Other updates, such as Wednesday’s hopeful statements on the potential of Gilead’s remdesivir drug, have reinforced the narrative that things are improving. Shares of Gilead rose 5.7 percent after the company said it was “aware of positive data” from a federal trial of its experimental coronavirus drug. Already, speculative bits of news about the drug’s potential had twice lifted the market in recent weeks.
Later in the day, the National Institute of Allergy and Infectious Diseases issued a statement saying its study of the drug showed that it sped up recovery in hospitalized patients with advanced Covid-19.
“The evidence is continuing to mount that remdesivir is having a true treatment effect,” said Dr. Brian Abrahams, co-head of biotechnology equity research at RBC Capital Markets in New York. Dr. Abrahams stressed, however, that it remained unclear what the magnitude of that benefit would be to patients.
It was clear on Wednesday that investors extrapolated this shred of good news into a brighter outlook for the economy. The Russell 2000 index of small capitalization stocks soared nearly 5 percent. Such smaller stocks tend to be less globally diversified than larger companies, meaning they’re more reliant on the U.S. domestic economy.
Some of the biggest jumps were in parts of the market that have been hardest hit by the virus. Norwegian Cruise Line Holdings rose more than 20 percent. Royal Caribbean and Carnival also rose more than 15 percent each.

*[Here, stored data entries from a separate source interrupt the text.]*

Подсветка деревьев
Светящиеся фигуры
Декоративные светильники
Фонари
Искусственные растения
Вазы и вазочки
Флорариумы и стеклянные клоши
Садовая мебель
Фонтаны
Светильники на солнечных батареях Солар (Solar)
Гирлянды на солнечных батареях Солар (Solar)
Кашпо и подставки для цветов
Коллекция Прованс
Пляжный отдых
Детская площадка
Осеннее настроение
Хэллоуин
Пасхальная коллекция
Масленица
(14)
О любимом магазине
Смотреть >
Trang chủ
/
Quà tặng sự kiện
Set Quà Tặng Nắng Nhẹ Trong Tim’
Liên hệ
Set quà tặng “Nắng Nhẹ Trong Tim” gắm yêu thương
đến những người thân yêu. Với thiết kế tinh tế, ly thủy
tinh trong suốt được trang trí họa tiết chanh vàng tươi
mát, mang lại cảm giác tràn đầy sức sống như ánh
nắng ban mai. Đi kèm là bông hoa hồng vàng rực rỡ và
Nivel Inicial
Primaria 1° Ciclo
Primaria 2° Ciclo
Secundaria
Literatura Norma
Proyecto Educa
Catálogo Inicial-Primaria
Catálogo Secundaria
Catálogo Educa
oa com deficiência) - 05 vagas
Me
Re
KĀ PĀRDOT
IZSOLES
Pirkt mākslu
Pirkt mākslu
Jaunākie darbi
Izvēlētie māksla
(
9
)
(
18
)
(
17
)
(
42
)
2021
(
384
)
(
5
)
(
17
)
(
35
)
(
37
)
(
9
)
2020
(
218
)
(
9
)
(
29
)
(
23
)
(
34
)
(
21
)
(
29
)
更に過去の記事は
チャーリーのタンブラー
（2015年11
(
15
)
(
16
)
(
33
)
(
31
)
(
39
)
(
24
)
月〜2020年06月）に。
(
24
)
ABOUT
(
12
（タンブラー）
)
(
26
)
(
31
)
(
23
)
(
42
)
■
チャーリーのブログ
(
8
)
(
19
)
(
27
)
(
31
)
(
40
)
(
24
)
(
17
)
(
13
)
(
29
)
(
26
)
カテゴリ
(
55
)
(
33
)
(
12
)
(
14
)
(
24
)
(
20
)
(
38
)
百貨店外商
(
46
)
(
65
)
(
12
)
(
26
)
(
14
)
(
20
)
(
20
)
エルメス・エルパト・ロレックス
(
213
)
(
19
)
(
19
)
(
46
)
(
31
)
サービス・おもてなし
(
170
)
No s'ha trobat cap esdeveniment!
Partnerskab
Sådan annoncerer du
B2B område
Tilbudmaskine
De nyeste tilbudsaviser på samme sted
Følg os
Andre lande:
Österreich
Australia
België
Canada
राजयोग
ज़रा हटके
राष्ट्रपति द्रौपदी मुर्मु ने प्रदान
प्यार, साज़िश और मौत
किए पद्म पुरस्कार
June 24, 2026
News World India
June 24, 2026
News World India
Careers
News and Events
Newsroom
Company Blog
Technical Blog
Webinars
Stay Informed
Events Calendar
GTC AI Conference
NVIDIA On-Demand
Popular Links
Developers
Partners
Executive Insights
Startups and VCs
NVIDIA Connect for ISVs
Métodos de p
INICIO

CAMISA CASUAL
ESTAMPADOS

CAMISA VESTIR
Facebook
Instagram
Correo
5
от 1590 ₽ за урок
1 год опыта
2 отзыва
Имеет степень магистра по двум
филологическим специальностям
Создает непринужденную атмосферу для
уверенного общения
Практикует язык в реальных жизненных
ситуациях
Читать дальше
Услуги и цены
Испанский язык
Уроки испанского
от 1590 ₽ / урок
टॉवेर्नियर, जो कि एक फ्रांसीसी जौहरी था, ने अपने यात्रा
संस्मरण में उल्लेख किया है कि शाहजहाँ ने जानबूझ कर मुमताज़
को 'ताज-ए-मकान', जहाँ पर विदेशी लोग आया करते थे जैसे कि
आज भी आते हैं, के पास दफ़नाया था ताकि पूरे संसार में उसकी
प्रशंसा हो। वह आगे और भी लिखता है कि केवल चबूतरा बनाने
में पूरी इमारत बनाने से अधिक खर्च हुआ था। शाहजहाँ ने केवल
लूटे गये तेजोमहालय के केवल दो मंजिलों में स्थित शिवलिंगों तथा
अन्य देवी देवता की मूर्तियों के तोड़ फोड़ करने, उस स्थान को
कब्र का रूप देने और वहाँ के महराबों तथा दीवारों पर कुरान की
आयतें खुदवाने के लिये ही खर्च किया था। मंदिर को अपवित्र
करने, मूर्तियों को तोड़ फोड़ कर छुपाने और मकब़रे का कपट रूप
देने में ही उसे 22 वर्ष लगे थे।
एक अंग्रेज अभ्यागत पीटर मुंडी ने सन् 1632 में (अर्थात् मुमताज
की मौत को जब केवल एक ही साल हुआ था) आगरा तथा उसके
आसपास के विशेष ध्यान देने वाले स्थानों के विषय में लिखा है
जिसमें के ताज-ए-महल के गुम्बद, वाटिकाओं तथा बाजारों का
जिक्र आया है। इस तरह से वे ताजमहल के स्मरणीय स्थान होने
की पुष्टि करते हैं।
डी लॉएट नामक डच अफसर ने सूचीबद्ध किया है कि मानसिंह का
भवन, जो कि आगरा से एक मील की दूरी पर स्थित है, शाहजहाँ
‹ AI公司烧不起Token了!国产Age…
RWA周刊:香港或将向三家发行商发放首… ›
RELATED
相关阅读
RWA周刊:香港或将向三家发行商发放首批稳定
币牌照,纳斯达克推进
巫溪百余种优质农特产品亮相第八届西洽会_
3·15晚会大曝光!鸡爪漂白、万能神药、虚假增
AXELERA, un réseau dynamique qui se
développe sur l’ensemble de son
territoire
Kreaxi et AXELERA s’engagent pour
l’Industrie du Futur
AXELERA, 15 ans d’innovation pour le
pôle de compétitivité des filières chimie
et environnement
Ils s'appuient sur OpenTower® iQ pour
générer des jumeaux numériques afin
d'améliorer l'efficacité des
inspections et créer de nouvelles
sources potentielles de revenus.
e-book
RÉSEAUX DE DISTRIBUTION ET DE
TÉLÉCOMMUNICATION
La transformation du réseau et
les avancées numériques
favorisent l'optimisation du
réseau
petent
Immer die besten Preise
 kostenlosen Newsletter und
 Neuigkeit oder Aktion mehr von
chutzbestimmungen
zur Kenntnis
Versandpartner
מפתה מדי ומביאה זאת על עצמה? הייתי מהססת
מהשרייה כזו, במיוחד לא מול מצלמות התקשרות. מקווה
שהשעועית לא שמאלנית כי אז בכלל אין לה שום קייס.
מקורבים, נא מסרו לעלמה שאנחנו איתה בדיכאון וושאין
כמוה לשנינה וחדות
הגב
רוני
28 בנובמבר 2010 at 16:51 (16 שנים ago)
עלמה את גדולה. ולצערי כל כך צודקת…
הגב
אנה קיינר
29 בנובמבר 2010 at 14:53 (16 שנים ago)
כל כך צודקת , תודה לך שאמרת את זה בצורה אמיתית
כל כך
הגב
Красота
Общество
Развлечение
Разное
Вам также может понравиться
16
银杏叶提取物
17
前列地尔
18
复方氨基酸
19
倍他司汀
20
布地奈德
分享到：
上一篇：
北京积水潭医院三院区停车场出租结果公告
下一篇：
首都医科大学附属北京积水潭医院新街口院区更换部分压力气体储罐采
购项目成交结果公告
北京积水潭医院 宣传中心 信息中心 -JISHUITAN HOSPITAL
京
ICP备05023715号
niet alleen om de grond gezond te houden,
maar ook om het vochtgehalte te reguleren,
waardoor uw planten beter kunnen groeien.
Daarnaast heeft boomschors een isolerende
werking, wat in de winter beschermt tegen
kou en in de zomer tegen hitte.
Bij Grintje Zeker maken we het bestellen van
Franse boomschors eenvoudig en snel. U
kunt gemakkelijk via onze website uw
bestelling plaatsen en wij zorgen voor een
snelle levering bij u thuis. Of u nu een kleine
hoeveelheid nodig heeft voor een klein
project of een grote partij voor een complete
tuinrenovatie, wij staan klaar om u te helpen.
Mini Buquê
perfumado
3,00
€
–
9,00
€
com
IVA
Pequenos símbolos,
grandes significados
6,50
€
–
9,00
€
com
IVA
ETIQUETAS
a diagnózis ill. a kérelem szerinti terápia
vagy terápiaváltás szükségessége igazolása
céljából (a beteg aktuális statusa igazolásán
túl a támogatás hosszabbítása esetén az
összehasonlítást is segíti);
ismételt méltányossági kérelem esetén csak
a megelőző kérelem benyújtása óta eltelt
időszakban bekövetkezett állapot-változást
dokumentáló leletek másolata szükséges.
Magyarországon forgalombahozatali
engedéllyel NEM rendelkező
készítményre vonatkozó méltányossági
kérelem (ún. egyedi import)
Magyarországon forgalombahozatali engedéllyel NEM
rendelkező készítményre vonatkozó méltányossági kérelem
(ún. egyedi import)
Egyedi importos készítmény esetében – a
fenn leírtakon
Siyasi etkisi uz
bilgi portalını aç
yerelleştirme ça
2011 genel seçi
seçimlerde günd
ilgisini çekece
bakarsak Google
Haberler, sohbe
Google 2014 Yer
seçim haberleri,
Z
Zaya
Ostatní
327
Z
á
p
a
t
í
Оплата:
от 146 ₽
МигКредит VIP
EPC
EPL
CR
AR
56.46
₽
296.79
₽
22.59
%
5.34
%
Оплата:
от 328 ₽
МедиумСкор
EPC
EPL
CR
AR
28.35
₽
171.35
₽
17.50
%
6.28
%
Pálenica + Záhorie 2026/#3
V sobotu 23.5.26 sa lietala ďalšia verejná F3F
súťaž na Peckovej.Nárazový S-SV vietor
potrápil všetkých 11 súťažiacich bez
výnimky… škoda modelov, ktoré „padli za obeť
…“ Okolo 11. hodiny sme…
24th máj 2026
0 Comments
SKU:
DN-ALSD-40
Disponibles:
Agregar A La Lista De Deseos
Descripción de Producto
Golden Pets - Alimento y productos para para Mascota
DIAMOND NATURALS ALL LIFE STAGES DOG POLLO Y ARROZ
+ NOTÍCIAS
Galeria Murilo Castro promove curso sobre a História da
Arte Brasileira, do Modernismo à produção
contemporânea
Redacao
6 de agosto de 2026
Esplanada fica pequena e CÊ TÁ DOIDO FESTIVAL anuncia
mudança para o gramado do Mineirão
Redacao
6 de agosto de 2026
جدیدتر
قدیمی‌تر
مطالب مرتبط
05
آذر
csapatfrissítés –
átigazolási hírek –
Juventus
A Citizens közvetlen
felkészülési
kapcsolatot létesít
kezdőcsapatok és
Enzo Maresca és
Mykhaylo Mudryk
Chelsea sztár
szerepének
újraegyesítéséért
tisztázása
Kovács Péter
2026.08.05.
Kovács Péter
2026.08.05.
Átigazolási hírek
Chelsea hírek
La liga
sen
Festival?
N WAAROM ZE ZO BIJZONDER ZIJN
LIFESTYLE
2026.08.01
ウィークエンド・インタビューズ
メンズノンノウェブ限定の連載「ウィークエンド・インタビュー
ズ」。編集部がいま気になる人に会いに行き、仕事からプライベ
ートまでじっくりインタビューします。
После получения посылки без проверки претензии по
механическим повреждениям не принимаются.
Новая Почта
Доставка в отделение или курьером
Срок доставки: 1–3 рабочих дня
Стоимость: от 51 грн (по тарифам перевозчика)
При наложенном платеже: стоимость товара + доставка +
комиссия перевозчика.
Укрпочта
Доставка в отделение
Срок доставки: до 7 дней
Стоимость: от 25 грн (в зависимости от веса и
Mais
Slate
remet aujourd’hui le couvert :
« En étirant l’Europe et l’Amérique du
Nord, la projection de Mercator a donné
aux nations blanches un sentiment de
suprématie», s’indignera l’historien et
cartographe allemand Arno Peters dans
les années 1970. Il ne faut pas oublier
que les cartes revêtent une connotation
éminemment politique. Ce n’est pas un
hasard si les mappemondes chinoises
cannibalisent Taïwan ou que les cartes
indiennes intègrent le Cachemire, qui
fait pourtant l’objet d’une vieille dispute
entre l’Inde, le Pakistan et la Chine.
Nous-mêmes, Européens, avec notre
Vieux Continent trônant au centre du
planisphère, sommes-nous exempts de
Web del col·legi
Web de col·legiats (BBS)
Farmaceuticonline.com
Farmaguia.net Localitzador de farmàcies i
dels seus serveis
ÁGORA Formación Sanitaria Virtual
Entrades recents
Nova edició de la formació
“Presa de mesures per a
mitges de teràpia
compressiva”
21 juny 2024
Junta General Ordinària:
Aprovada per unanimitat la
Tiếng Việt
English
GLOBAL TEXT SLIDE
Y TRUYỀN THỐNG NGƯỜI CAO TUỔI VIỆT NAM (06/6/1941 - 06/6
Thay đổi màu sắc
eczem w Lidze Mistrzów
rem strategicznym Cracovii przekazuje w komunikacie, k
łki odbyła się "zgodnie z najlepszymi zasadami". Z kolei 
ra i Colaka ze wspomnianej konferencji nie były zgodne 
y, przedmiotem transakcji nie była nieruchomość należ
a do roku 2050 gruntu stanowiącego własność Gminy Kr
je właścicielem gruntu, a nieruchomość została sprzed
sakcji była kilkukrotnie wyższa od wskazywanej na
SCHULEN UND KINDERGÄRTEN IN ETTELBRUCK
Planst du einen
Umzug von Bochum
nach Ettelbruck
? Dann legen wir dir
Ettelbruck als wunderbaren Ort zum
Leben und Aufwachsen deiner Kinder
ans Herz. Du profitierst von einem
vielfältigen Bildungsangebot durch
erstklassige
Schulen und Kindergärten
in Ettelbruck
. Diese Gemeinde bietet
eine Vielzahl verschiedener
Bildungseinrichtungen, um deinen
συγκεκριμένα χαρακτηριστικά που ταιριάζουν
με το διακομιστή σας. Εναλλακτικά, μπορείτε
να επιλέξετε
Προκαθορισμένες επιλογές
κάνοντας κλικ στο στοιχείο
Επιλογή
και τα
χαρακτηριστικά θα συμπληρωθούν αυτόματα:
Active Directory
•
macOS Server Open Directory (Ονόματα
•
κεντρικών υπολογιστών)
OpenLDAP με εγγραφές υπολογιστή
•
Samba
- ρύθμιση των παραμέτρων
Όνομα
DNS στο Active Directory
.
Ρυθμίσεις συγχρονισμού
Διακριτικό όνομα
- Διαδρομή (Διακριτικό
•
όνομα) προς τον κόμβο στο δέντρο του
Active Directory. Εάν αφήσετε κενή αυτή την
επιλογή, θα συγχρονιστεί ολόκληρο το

The energy giants Exxon Mobil and Chevron — hard hit by the 70 percent collapse in crude prices this year — were both up more than 5 percent.
Technology giants also climbed after Alphabet, Google’s parent company, reported better-than-expected sales results after the close of trading on Tuesday. Since Microsoft, Apple, Amazon, Facebook and Alphabet are among the most highly valued companies in the United States, their heft gives them outsize sway in market-cap-weighted stock market indexes such as the S&P 500.
“A lot of it really is about hope,” said Dan Suzuki, deputy chief investment officer at Richard Bernstein Advisors, an investment company. “You’re getting little hints of hope.”